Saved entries
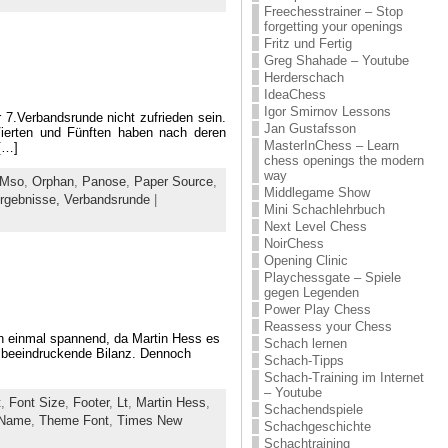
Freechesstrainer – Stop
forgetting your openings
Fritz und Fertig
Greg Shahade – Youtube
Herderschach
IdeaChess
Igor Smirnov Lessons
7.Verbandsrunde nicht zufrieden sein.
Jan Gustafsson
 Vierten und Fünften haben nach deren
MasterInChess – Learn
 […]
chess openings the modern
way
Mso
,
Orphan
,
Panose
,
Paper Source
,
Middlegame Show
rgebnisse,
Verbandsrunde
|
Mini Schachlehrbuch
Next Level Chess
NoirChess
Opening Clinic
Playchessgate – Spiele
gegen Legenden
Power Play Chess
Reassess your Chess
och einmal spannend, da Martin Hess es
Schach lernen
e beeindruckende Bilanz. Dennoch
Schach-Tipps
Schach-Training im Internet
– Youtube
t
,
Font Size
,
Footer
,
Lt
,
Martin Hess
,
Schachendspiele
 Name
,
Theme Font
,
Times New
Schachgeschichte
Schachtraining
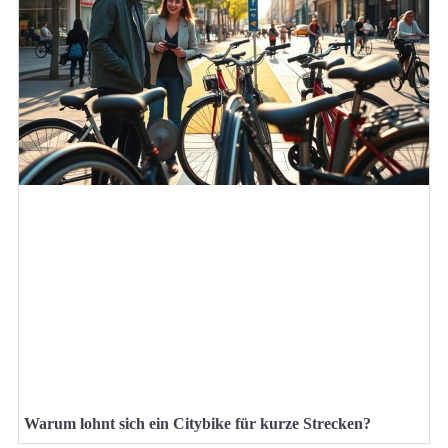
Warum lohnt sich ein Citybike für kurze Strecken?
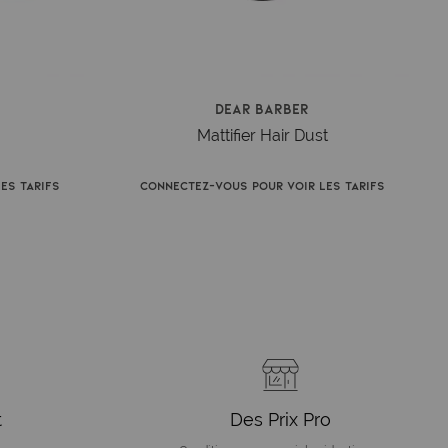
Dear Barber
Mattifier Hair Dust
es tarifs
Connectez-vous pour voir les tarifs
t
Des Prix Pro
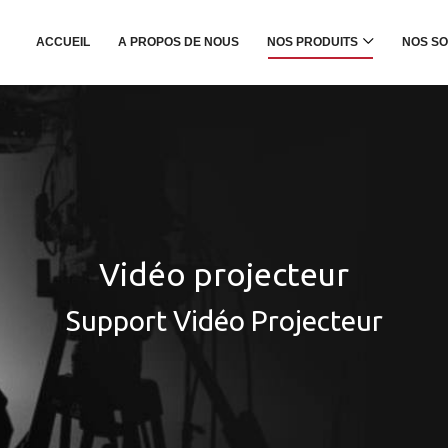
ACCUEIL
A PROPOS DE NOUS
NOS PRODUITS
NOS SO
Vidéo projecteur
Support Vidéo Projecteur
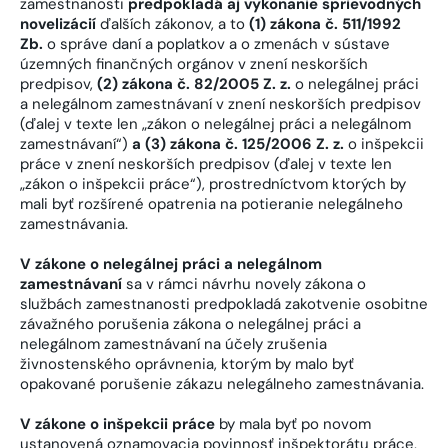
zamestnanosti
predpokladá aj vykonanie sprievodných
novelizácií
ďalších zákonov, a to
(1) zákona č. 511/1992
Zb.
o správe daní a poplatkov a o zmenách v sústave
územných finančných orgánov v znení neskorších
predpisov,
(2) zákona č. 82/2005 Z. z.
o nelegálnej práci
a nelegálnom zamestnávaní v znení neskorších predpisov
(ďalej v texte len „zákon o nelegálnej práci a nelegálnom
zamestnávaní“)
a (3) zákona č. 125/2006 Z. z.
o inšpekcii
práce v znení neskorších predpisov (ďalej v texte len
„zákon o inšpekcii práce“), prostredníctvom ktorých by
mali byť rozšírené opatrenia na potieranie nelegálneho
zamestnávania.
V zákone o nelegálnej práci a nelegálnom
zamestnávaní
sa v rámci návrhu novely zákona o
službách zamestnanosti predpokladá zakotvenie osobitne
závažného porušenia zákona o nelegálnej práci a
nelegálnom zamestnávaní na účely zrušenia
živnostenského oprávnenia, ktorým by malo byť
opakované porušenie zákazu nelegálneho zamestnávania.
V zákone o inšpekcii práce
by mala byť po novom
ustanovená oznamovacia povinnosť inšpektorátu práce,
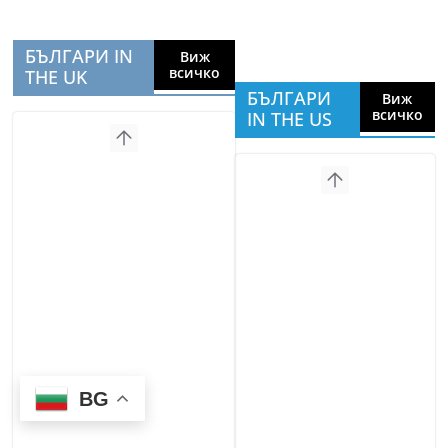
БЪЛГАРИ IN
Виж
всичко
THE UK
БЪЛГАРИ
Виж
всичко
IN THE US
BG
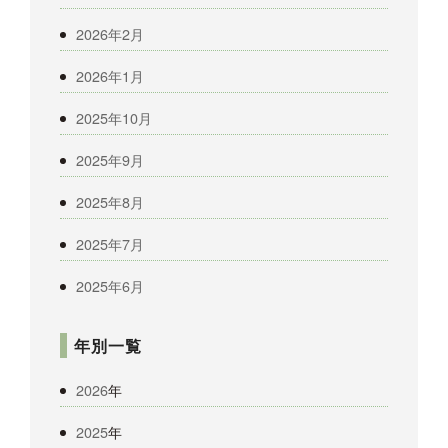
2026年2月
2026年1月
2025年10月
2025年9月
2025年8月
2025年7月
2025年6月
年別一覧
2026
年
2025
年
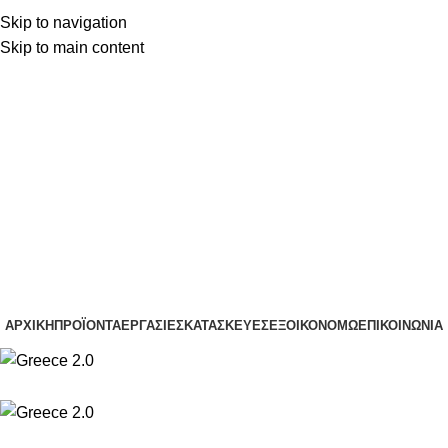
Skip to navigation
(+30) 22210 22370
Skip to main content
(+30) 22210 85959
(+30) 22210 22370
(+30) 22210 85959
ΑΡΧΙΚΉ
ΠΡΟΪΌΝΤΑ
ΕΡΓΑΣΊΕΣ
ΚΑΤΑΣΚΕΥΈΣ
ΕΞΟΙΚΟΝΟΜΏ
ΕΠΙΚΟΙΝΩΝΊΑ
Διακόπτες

ABOUT THIS TASK – Rewrite the text of all the rows above with "Opening Clinic" changed to "Endgame Clinic" and everything else kept the same. Leave the pictures out of your answer.

ANSWER TO THIS EXERCISE –
Freechesstrainer – Stop
forgetting your openings
Fritz und Fertig
Greg Shahade – Youtube
Herderschach
IdeaChess
Igor Smirnov Lessons
7.Verbandsrunde nicht zufrieden sein.
Jan Gustafsson
 Vierten und Fünften haben nach deren
MasterInChess – Learn
 […]
chess openings the modern
way
Mso
,
Orphan
,
Panose
,
Paper Source
,
Middlegame Show
rgebnisse,
Verbandsrunde
|
Mini Schachlehrbuch
Next Level Chess
NoirChess
Endgame Clinic
Playchessgate – Spiele
gegen Legenden
Power Play Chess
Reassess your Chess
och einmal spannend, da Martin Hess es
Schach lernen
e beeindruckende Bilanz. Dennoch
Schach-Tipps
Schach-Training im Internet
– Youtube
t
,
Font Size
,
Footer
,
Lt
,
Martin Hess
,
Schachendspiele
 Name
,
Theme Font
,
Times New
Schachgeschichte
Schachtraining
Warum lohnt sich ein Citybike für kurze Strecken?
Dear Barber
Mattifier Hair Dust
es tarifs
Connectez-vous pour voir les tarifs
t
Des Prix Pro
ACCUEIL
A PROPOS DE NOUS
NOS PRODUITS
NOS SO
Vidéo projecteur
Support Vidéo Projecteur
zamestnanosti
predpokladá aj vykonanie sprievodných
novelizácií
ďalších zákonov, a to
(1) zákona č. 511/1992
Zb.
o správe daní a poplatkov a o zmenách v sústave
územných finančných orgánov v znení neskorších
predpisov,
(2) zákona č. 82/2005 Z. z.
o nelegálnej práci
a nelegálnom zamestnávaní v znení neskorších predpisov
(ďalej v texte len „zákon o nelegálnej práci a nelegálnom
zamestnávaní“)
a (3) zákona č. 125/2006 Z. z.
o inšpekcii
práce v znení neskorších predpisov (ďalej v texte len
„zákon o inšpekcii práce“), prostredníctvom ktorých by
mali byť rozšírené opatrenia na potieranie nelegálneho
zamestnávania.
V zákone o nelegálnej práci a nelegálnom
zamestnávaní
sa v rámci návrhu novely zákona o
službách zamestnanosti predpokladá zakotvenie osobitne
závažného porušenia zákona o nelegálnej práci a
nelegálnom zamestnávaní na účely zrušenia
živnostenského oprávnenia, ktorým by malo byť
opakované porušenie zákazu nelegálneho zamestnávania.
V zákone o inšpekcii práce
by mala byť po novom
ustanovená oznamovacia povinnosť inšpektorátu práce,
БЪЛГАРИ IN
Виж
всичко
THE UK
БЪЛГАРИ
Виж
всичко
IN THE US
BG
2026年2月
2026年1月
2025年10月
2025年9月
2025年8月
2025年7月
2025年6月
年別一覧
2026
年
2025
年
Skip to navigation
(+30) 22210 22370
Skip to main content
(+30) 22210 85959
(+30) 22210 22370
(+30) 22210 85959
ΑΡΧΙΚΉ
ΠΡΟΪΌΝΤΑ
ΕΡΓΑΣΊΕΣ
ΚΑΤΑΣΚΕΥΈΣ
ΕΞΟΙΚΟΝΟΜΏ
ΕΠΙΚΟΙΝΩΝΊΑ
Διακόπτες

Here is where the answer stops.